Goldfelberich - lysimachia punctata

Boden: nährstoffreich, lehmig und feucht
Standort: volle Sonne / Halbschatten
Herrkunft:
Höhe: 80 - 100 cm
Breite:
Wuchsrichtung: aufrecht, horstartig
Blätter: sommergrün
Blattfarbe: grün
Blüte: Juni bis August
Blütenfarbe: gelb
Pflege:
Feuchtigkeit:
Winterhart: ja
Systematik
Asteriden
Ordnung: Heidekrautartige (Ericales)
Klasse:
Familie: Primelgewächse (Primulaceae)
Unterfamilie: Myrsinengewächse (Myrsinoideae)
Art: Punktierter Gilbweiderich
Tribus:
Untertribus:
Gattung: Gilbweiderich (Lysimachia)
Wissenschaftlicher Name: Lysimachia punctata

Der Goldfelberich, auch als Pfennigkraut oder Gilbweiderich bekannt, gehört zur Familie der Myrsinengewächse und ist weltweit mit etwa einhundertfünfzig Arten vertreten. In Mitteleuropa gibt es lediglich fünf verwandte Arten. Diese gelbblühende, pflegeleichte Pflanze breitet sich im Garten durch Ausläufer rasch aus und bildet breite Horste, die große Teile des Gartenbodens bedecken.

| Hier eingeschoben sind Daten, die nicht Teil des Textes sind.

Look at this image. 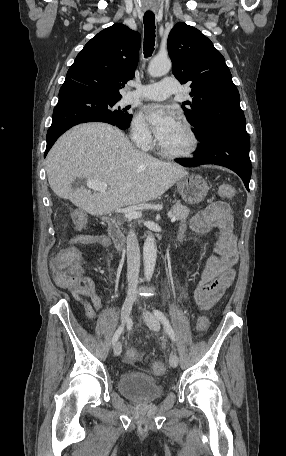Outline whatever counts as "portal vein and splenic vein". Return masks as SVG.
Here are the masks:
<instances>
[{"label":"portal vein and splenic vein","mask_w":286,"mask_h":456,"mask_svg":"<svg viewBox=\"0 0 286 456\" xmlns=\"http://www.w3.org/2000/svg\"><path fill=\"white\" fill-rule=\"evenodd\" d=\"M87 187L90 189L105 193V191L108 188V185L105 182L89 180V181H87ZM141 216H142V213L140 211H137L136 209H128L125 212V217L128 219H136V218H140ZM168 217L171 219V222L176 221V217L174 215H172L171 212L168 213Z\"/></svg>","instance_id":"1"}]
</instances>
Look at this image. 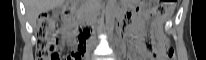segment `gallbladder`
Listing matches in <instances>:
<instances>
[{"label": "gallbladder", "instance_id": "bac80fb5", "mask_svg": "<svg viewBox=\"0 0 206 60\" xmlns=\"http://www.w3.org/2000/svg\"><path fill=\"white\" fill-rule=\"evenodd\" d=\"M53 12L59 13V8L54 9Z\"/></svg>", "mask_w": 206, "mask_h": 60}]
</instances>
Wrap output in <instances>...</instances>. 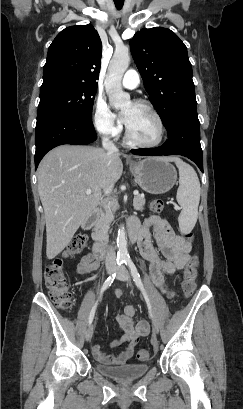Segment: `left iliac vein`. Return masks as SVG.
Masks as SVG:
<instances>
[{"instance_id":"left-iliac-vein-1","label":"left iliac vein","mask_w":243,"mask_h":409,"mask_svg":"<svg viewBox=\"0 0 243 409\" xmlns=\"http://www.w3.org/2000/svg\"><path fill=\"white\" fill-rule=\"evenodd\" d=\"M116 273H117V276H116L117 279H119L121 281H130L131 280L129 273H128L127 269L124 266L116 268ZM152 322H153V332L154 333H159L158 323L154 319H152ZM154 349L157 350L156 345L154 346Z\"/></svg>"}]
</instances>
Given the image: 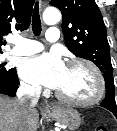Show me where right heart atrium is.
<instances>
[{"mask_svg": "<svg viewBox=\"0 0 117 131\" xmlns=\"http://www.w3.org/2000/svg\"><path fill=\"white\" fill-rule=\"evenodd\" d=\"M22 89L30 94H36L39 91V87L35 84H30V83H22Z\"/></svg>", "mask_w": 117, "mask_h": 131, "instance_id": "1", "label": "right heart atrium"}]
</instances>
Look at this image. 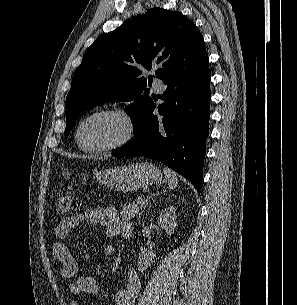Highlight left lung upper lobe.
I'll return each instance as SVG.
<instances>
[{
  "label": "left lung upper lobe",
  "mask_w": 297,
  "mask_h": 305,
  "mask_svg": "<svg viewBox=\"0 0 297 305\" xmlns=\"http://www.w3.org/2000/svg\"><path fill=\"white\" fill-rule=\"evenodd\" d=\"M152 64L159 66L155 75L162 80L175 71L209 67L203 36L182 13L152 8L85 51L66 98L65 137L82 113L107 101L130 102L125 110L136 123L152 99L146 96V79L135 76Z\"/></svg>",
  "instance_id": "obj_1"
}]
</instances>
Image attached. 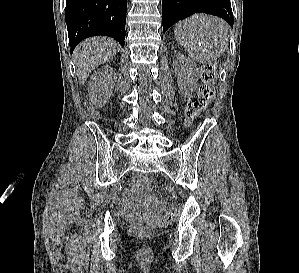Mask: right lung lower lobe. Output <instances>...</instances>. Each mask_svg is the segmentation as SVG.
Wrapping results in <instances>:
<instances>
[{
    "instance_id": "right-lung-lower-lobe-1",
    "label": "right lung lower lobe",
    "mask_w": 299,
    "mask_h": 273,
    "mask_svg": "<svg viewBox=\"0 0 299 273\" xmlns=\"http://www.w3.org/2000/svg\"><path fill=\"white\" fill-rule=\"evenodd\" d=\"M127 0H66L71 53L83 39L105 35L125 45Z\"/></svg>"
}]
</instances>
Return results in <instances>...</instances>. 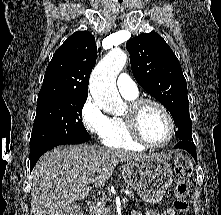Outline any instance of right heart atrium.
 Returning a JSON list of instances; mask_svg holds the SVG:
<instances>
[{
  "mask_svg": "<svg viewBox=\"0 0 221 215\" xmlns=\"http://www.w3.org/2000/svg\"><path fill=\"white\" fill-rule=\"evenodd\" d=\"M84 128L96 138H103L109 130V118L92 96H88L80 111Z\"/></svg>",
  "mask_w": 221,
  "mask_h": 215,
  "instance_id": "right-heart-atrium-1",
  "label": "right heart atrium"
}]
</instances>
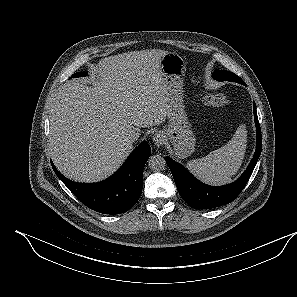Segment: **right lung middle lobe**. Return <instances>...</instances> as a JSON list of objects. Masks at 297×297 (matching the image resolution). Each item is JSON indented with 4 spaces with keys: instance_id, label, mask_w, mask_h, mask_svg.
<instances>
[{
    "instance_id": "right-lung-middle-lobe-1",
    "label": "right lung middle lobe",
    "mask_w": 297,
    "mask_h": 297,
    "mask_svg": "<svg viewBox=\"0 0 297 297\" xmlns=\"http://www.w3.org/2000/svg\"><path fill=\"white\" fill-rule=\"evenodd\" d=\"M84 75H86V73H84V72H77V73L73 74L72 77L73 78H76V77H80V76H84Z\"/></svg>"
}]
</instances>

Der bekannteste Vertreter, der Lysimachia punctata, zeichnet sich durch aufrechte Blütenstängel aus, an denen zwischen lanzettförmigen Blättern die kleinen, leuchtendgelben Blüten sitzen. Der Goldfelberich erreicht an günstigen Standorten Wuchshöhen von bis zu einem Meter und blüht in der Zeit von Juni bis August.

Goldfelberich bevorzugt einen nährstoffreichen, lehmigen sowie feuchten Boden und gedeiht besonders gut in der Nähe von Gehölzen, die abwechselnd Schatten und Sonne zulassen. Goldfelberich wächst aber auch gerne an Teichrändern, Wasserläufen oder im Schatten von Mauern.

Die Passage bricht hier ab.